When my eldest son finished wearing diapers, I celebrated with great enthusiasm. It signified another milestone met; my husband and I had completed this chapter of the baby-raising manual. And, not insignificantly, it also meant there was one less thing to buy each month. Now it was his little brother’s turn, but I was finding the transition truly painful.

He had said goodbye to daytime diapers two years ago, opting instead for his favorite dinosaur undies as he proudly entered his preschool class and learned the importance of lifting the toilet seat and taking proper aim. But his nightly routine still included pull-ups. Each evening I would marvel at his growing limbs as he stepped one leg and then the other into his Incredible Hulk diaper. “Hulk makes me strong!” he always exclaimed as he snapped the elastic band around his waist and ran around the room to expel the last of his seemingly endless energy.

When he turned five at the end of May, I knew it was coming. He started asking more regularly when he could wear undies to bed. At the time, I had an arsenal of excuses with which to push the diaper pail further down the road. “Soon, buddy. I know you’re almost ready,” I kept saying.
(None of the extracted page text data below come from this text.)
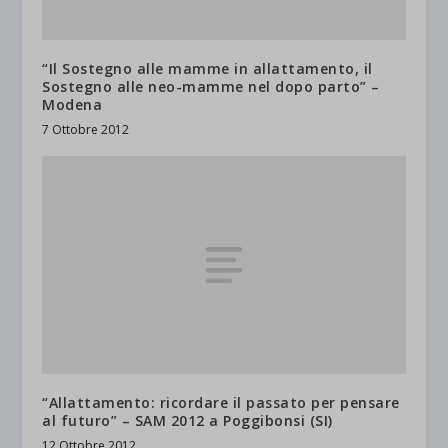
“Il Sostegno alle mamme in allattamento, il
Sostegno alle neo-mamme nel dopo parto” –
Modena
7 Ottobre 2012
“Allattamento: ricordare il passato per pensare
al futuro” – SAM 2012 a Poggibonsi (SI)
12 Ottobre 2012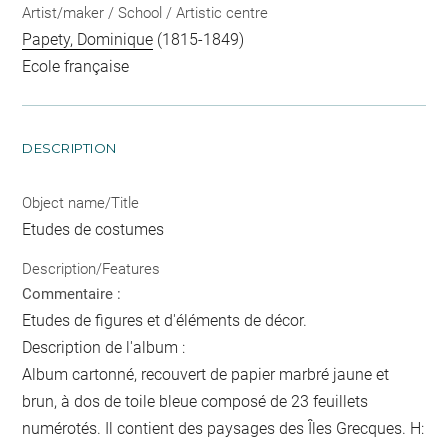
Artist/maker / School / Artistic centre
Papety, Dominique
(1815-1849)
Ecole française
DESCRIPTION
Object name/Title
Etudes de costumes
Description/Features
Commentaire :
Etudes de figures et d'éléments de décor.
Description de l'album :
Album cartonné, recouvert de papier marbré jaune et
brun, à dos de toile bleue composé de 23 feuillets
numérotés. Il contient des paysages des Îles Grecques. H:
But it wasn’t him who needed to be ready. It was me. As a parent who typically welcomes each sign of my children becoming more independent, I struggled to let him cross over this threshold. It took me a while to realize why.

This year has pushed parents to our breaking point time and time (and time) again. As we try to navigate a world filled with uncertainty, illness, and strife, preserving our children’s well-being, not to mention their innocence, has never been more challenging. As silly as it may sound, some part of me looked at those diapers as protection. If he was still wearing diapers, he was a baby. If he was still a baby, I could keep him safe.
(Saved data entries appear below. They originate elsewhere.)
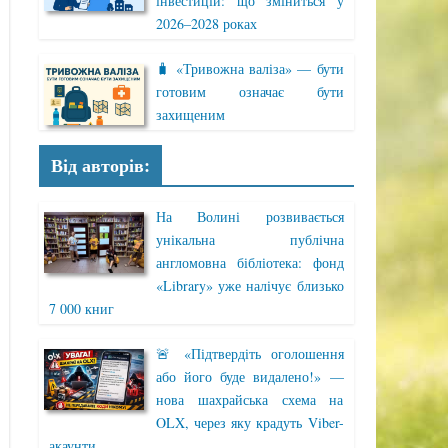
інвестицій: що зміниться у
2026–2028 роках
🧳 «Тривожна валіза» — бути
готовим означає бути
захищеним
Від авторів:
На Волині розвивається
унікальна публічна
англомовна бібліотека: фонд
«Library» уже налічує близько
7 000 книг
🚨 «Підтвердіть оголошення
або його буде видалено!» —
нова шахрайська схема на
OLX, через яку крадуть Viber-
акаунти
If nothing else, it was something I could maintain control of in a sea of uncertainty. During a time when so much has been lost, I wasn’t ready to lose the one thing that still tied him to being “my baby.”

But that’s the remarkable thing about our children. Even when we are stuck, they find a way to move forward. Over the summer I was out of town for work, and my husband said one night over the phone, “I told Griffin if he went a few nights with a dry diaper, we could try undies. I hope that’s OK.” I wanted to resist, but I knew he was right. It was time to let him be a big kid.

In the early days of this transition he would sometimes find his way to our bed, apologizing for “going peeps in my undies.” Usually too tired to change the sheets and send him back upstairs, on those nights I wrapped my hand around his little leg, now resting on top of mine, and I prayed for more time of him wanting to be this close to me. I also prayed the mattress pad wouldn't leak. Other nights, he succeeded with no accidents, and when awakening to his accomplishment, he’d be both proud and steadfast in his insistence that I not make a big deal of the achievement. It is, after all, just what big kids do.

And now? Well, it's hard to remember the last time he had an accident. He crossed over that milestone and never looked back.

That day in the store, I turned the corner – both literally and figuratively. I turned down a different aisle and didn’t grab the diapers “just in case.” I knew what having them in the house would mean for us both: a lack of faith. It would mean that I didn’t trust either one of us to move forward. And in times like these, it’s more important than ever to believe in the beauty of what lies ahead, especially for our babies and the big kids they’re becoming.